We have defined the logic for extraction as upcase(trim(left(ColumnA))). But when I remove the upcase in the logic , then I dont see any problem and no data truncation is happening.
I dont understand about the UTF - 8 and upcase dependency on the data truncation ??
Should I need to remove the upcase for these scenario?? Please let me know.
Thanks in advance.
When working with multi-byte char-variables, you have to use the k-functions (ktrim, kupcase etc.), because only those function are capable of handling chars that need more than one byte to be stored correctly.
Yes, this is pure pain.
Try CVP engine.
libname x cvp 'c:\temp' CVPMULTIPLIER=2;
@helannivas88 wrote:
Thanks Ksharp for the info.
But we are using proc sql to connect to the data source as like below
proc sql;
connect to DB2 (datasrc=&Datasrc AUTHDOMAIN="ABC") ;
create table WORK.TEMP_ABC as
select
upcase(trim(kleft(ColA))) as ColA
);
disconnect from DB2;
quit;
We dont store the data in the permanent dataset. Its just a work dataset and then finally append into the database.
Where to use CVPmulitpler option in the proc sql?
THanks
Your SQL code is incomplete.
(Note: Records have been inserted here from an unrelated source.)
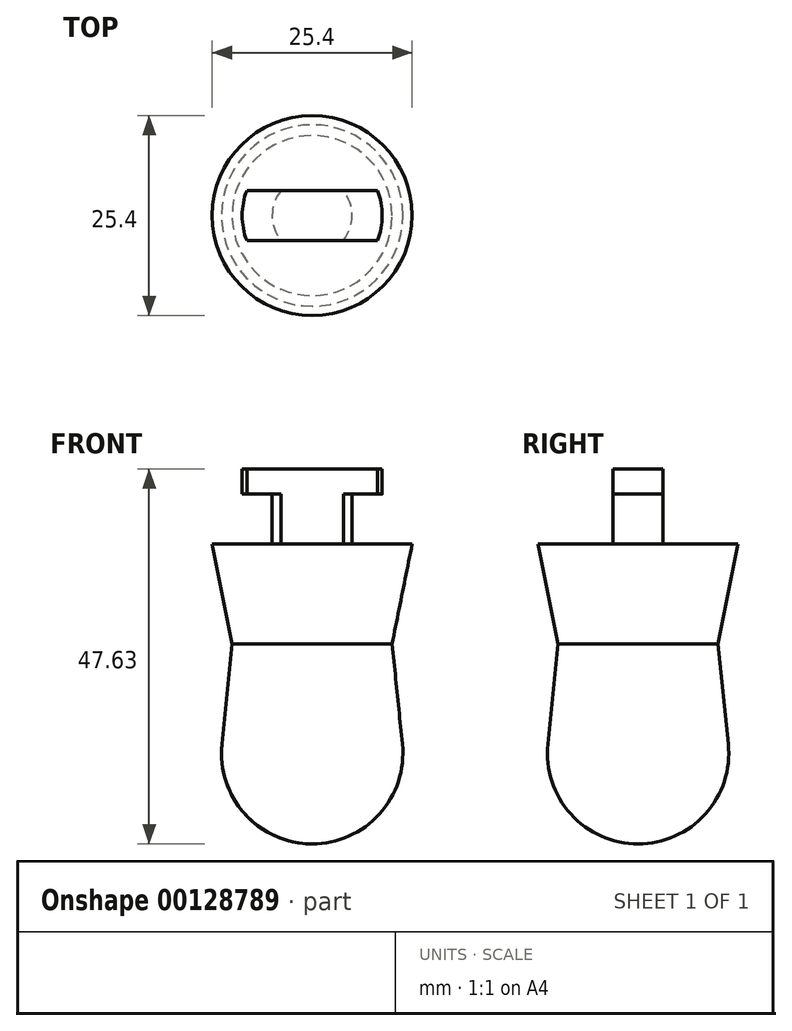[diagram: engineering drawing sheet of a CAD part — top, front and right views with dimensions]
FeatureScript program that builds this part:
annotation { "Feature Type Name" : "Feature", "Feature Type Description" : "" }
export const myFeature = defineFeature(function(context is Context, id is Id, definition is map)
    precondition{}
    {
        {
            var Q0;
            Q0=qCreatedBy(makeId("Front.planeOp"),FACE);
            var sketch = newSketch(context, id + "F0", { "sketchPlane" : qUnion([Q0])});
            skLineSegment(sketch, "E0", {"start": v(0, 0) * mm, "end": v(0, -38.1) * mm});
            skLineSegment(sketch, "E1", {"start": v(0, 0) * mm, "end": v(-12.7, 0) * mm});
            skArc(sketch, "E2", {"start": v(-11.46, -25.4) * mm, "mid": v(-8.55, -34.3) * mm, "end": v(0, -38.1) * mm});
            skLineSegment(sketch, "E3", {"start": v(0, -12.7) * mm, "end": v(-10.16, -12.7) * mm});
            skLineSegment(sketch, "E4", {"start": v(-10.16, -12.7) * mm, "end": v(-12.7, 0) * mm});
            skLineSegment(sketch, "E5", {"start": v(-11.46, -25.4) * mm, "end": v(-10.16, -12.7) * mm});
            skLineSegment(sketch, "E6", {"start": v(0, 0) * mm, "end": v(-5.08, 0) * mm});
            skLineSegment(sketch, "E7", {"start": v(-5.08, 0) * mm, "end": v(-5.08, 6.35) * mm});
            skLineSegment(sketch, "E8", {"start": v(-5.08, 6.35) * mm, "end": v(-8.9, 6.35) * mm});
            skLineSegment(sketch, "E9", {"start": v(-8.9, 6.35) * mm, "end": v(-8.9, 9.53) * mm});
            skLineSegment(sketch, "E10", {"start": v(-8.9, 9.53) * mm, "end": v(0, 9.53) * mm});
            skLineSegment(sketch, "E11", {"start": v(0, 9.53) * mm, "end": v(0, 0) * mm});
            skPoint(sketch, "E12", {"position": v(0, -12.7) * mm});
            skLineSegment(sketch, "E13", {"start": v(0, -38.1) * mm, "end": v(16.53, -38.1) * mm, "construction": true});
            skLineSegment(sketch, "E14", {"start": v(0, 0) * mm, "end": v(0, -25.4) * mm});
            skLineSegment(sketch, "E15", {"start": v(-11.46, -25.4) * mm, "end": v(0, -25.4) * mm});
            skSolve(sketch);
        }
        {
            var Q0;
            Q0=qSketchRegion(id+"F0",true);
            var Q1;
            Q1=sQuery(id+"F0.wireOp",EDGE,"E0");
            revolve(context, id + "F1", {"entities" : qUnion([Q0]), "axis" : qUnion([Q1]), "revolveType" : RevolveType.FULL});
        }
        {
            var Q0;
            Q0=makeQuery(id+"F1.opRevolve","SWEPT_FACE",FACE,{"disambiguationData":[OSD([sQuery(id+"F0.wireOp",EDGE,"E10")])]});
            var sketch = newSketch(context, id + "F2", { "sketchPlane" : qUnion([Q0])});
            skLineSegment(sketch, "E16.bottom", {"start": v(-18.75, 3.18) * mm, "end": v(18.75, 3.18) * mm});
            skLineSegment(sketch, "E16.top", {"start": v(-18.75, -3.18) * mm, "end": v(18.75, -3.18) * mm});
            skLineSegment(sketch, "E16.left", {"start": v(-18.75, 3.18) * mm, "end": v(-18.75, -3.18) * mm});
            skLineSegment(sketch, "E16.right", {"start": v(18.75, 3.18) * mm, "end": v(18.75, -3.18) * mm});
            skPoint(sketch, "E16.middle", {"position": v(0, 0) * mm});
            skCircle(sketch, "E17", {"center": v(0, 0) * mm, "radius": 11.42 * mm});
            skSolve(sketch);
        }
        {
            var Q0;
            {var subQ0=sQuery(id+"F2.wireOp",EDGE,"E16.bottom");var subQ1=makeQuery(id+"F1.opRevolve","SWEPT_EDGE",EDGE,{"disambiguationData":[OSD([sQuery(id+"F0.wireOp",EDGE,"E9"),sQuery(id+"F0.wireOp",EDGE,"E10")])]});var subQ2=makeQuery(id+"F2.imprint","INTERSECT",VERTEX,{"disambiguationData":[OD(0.0)],"derivedFrom":[subQ1,subQ0]});Q0=makeQuery(id+"F2.imprint","IMPRINT",FACE,{"disambiguationData":[TD([[makeQuery(id+"F2.imprint","IMPRINT",EDGE,{"disambiguationData":[TD([[subQ2,-1.0]])],"derivedFrom":subQ0}),1.0]])]});}
            var Q1;
            {var subQ0=sQuery(id+"F2.wireOp",EDGE,"E16.top");var subQ1=makeQuery(id+"F1.opRevolve","SWEPT_EDGE",EDGE,{"disambiguationData":[OSD([sQuery(id+"F0.wireOp",EDGE,"E9"),sQuery(id+"F0.wireOp",EDGE,"E10")])]});var subQ2=makeQuery(id+"F2.imprint","INTERSECT",VERTEX,{"disambiguationData":[OD(0.0)],"derivedFrom":[subQ1,subQ0]});Q1=makeQuery(id+"F2.imprint","IMPRINT",FACE,{"disambiguationData":[TD([[makeQuery(id+"F2.imprint","IMPRINT",EDGE,{"disambiguationData":[TD([[subQ2,-1.0]])],"derivedFrom":subQ0}),-1.0]])]});}
            var Q2;
            {var subQ0=sQuery(id+"F2.wireOp",EDGE,"E17");var subQ1=sQuery(id+"F2.wireOp",EDGE,"E16.bottom");var subQ2=makeQuery(id+"F2.imprint","INTERSECT",VERTEX,{"disambiguationData":[OD(0.0)],"derivedFrom":[subQ1,subQ0]});Q2=makeQuery(id+"F2.imprint","IMPRINT",FACE,{"disambiguationData":[TD([[makeQuery(id+"F2.imprint","IMPRINT",EDGE,{"disambiguationData":[TD([[subQ2,1.0]])],"derivedFrom":subQ0}),1.0]])]});}
            var Q3;
            {var subQ0=sQuery(id+"F2.wireOp",EDGE,"E17");var subQ1=sQuery(id+"F2.wireOp",EDGE,"E16.top");var subQ2=makeQuery(id+"F2.imprint","INTERSECT",VERTEX,{"disambiguationData":[OD(0.0)],"derivedFrom":[subQ1,subQ0]});Q3=makeQuery(id+"F2.imprint","IMPRINT",FACE,{"disambiguationData":[TD([[makeQuery(id+"F2.imprint","IMPRINT",EDGE,{"disambiguationData":[TD([[subQ2,-1.0]])],"derivedFrom":subQ0}),1.0]])]});}
            var Q4;
            {var subQ0=sQuery(id+"F2.wireOp",EDGE,"E17");var subQ1=sQuery(id+"F2.wireOp",EDGE,"E16.bottom");var subQ2=makeQuery(id+"F2.imprint","INTERSECT",VERTEX,{"disambiguationData":[OD(0.0)],"derivedFrom":[subQ1,subQ0]});Q4=makeQuery(id+"F2.imprint","IMPRINT",FACE,{"disambiguationData":[TD([[makeQuery(id+"F2.imprint","IMPRINT",EDGE,{"disambiguationData":[TD([[subQ2,-1.0]])],"derivedFrom":subQ0}),1.0]])]});}
            var Q5;
            {var subQ0=sQuery(id+"F2.wireOp",EDGE,"E17");var subQ1=sQuery(id+"F2.wireOp",EDGE,"E16.bottom");var subQ2=makeQuery(id+"F2.imprint","INTERSECT",VERTEX,{"disambiguationData":[OD(1.0)],"derivedFrom":[subQ1,subQ0]});Q5=makeQuery(id+"F2.imprint","IMPRINT",FACE,{"disambiguationData":[TD([[makeQuery(id+"F2.imprint","IMPRINT",EDGE,{"disambiguationData":[TD([[subQ2,1.0]])],"derivedFrom":subQ0}),1.0]])]});}
            var Q6;
            Q6=makeQuery(id+"F1.opRevolve","SWEPT_FACE",FACE,{"disambiguationData":[OSD([sQuery(id+"F0.wireOp",EDGE,"E1")])]});
            extrude(context, id + "F3", {"entities" : qUnion([Q0, Q1, Q2, Q3, Q4, Q5]), "operationType" : NewBodyOperationType.REMOVE, "endBound" : BoundingType.UP_TO_SURFACE, "oppositeDirection" : true, "endBoundEntityFace" : qUnion([Q6]), "depth" : 25.4 * mm});
        }
    });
Please post the complete code for diagnosis.
Please find the sas code
proc sql;
connect to DB2 as SRC (datasrc=&Datasrc AUTHDOMAIN="ABC") ;
create table WORK.TEMP as
select
Upcase(trim(left(MSG_DESC))) as MSG_DESC,
MONOTONIC() as ROW_NUM,
input("&SYSDATE9 &SYSTIME",DATETIME25.6) as LOADTM format=DATETIME25.6 informat=DATETIME25.6
from
(
select * from connection to SRC
(
select * from &Schema..TABLENAME
)
);
disconnect from SRC;
quit;
proc append data=WORK.TEMP base=STG.STG_TAB
(
BULKLOAD=YES
BL_METHOD=CLILOAD
);
run;
Please show more details about how you are transferring the data from your remote database into SAS.
I doubt if the UPCASE() function by itself is the real issue, but its might perhaps cause SAS to use a different sequence of operations that could result in truncation.
The reason you might get truncation is that you could have characters that requires only one byte in LATIN-9, but requires two or more bytes in UTF-8. Perhaps by converting to uppercase you are introducing such a character.
You probably just need to make your variable(s) longer to allow room for the extra bytes.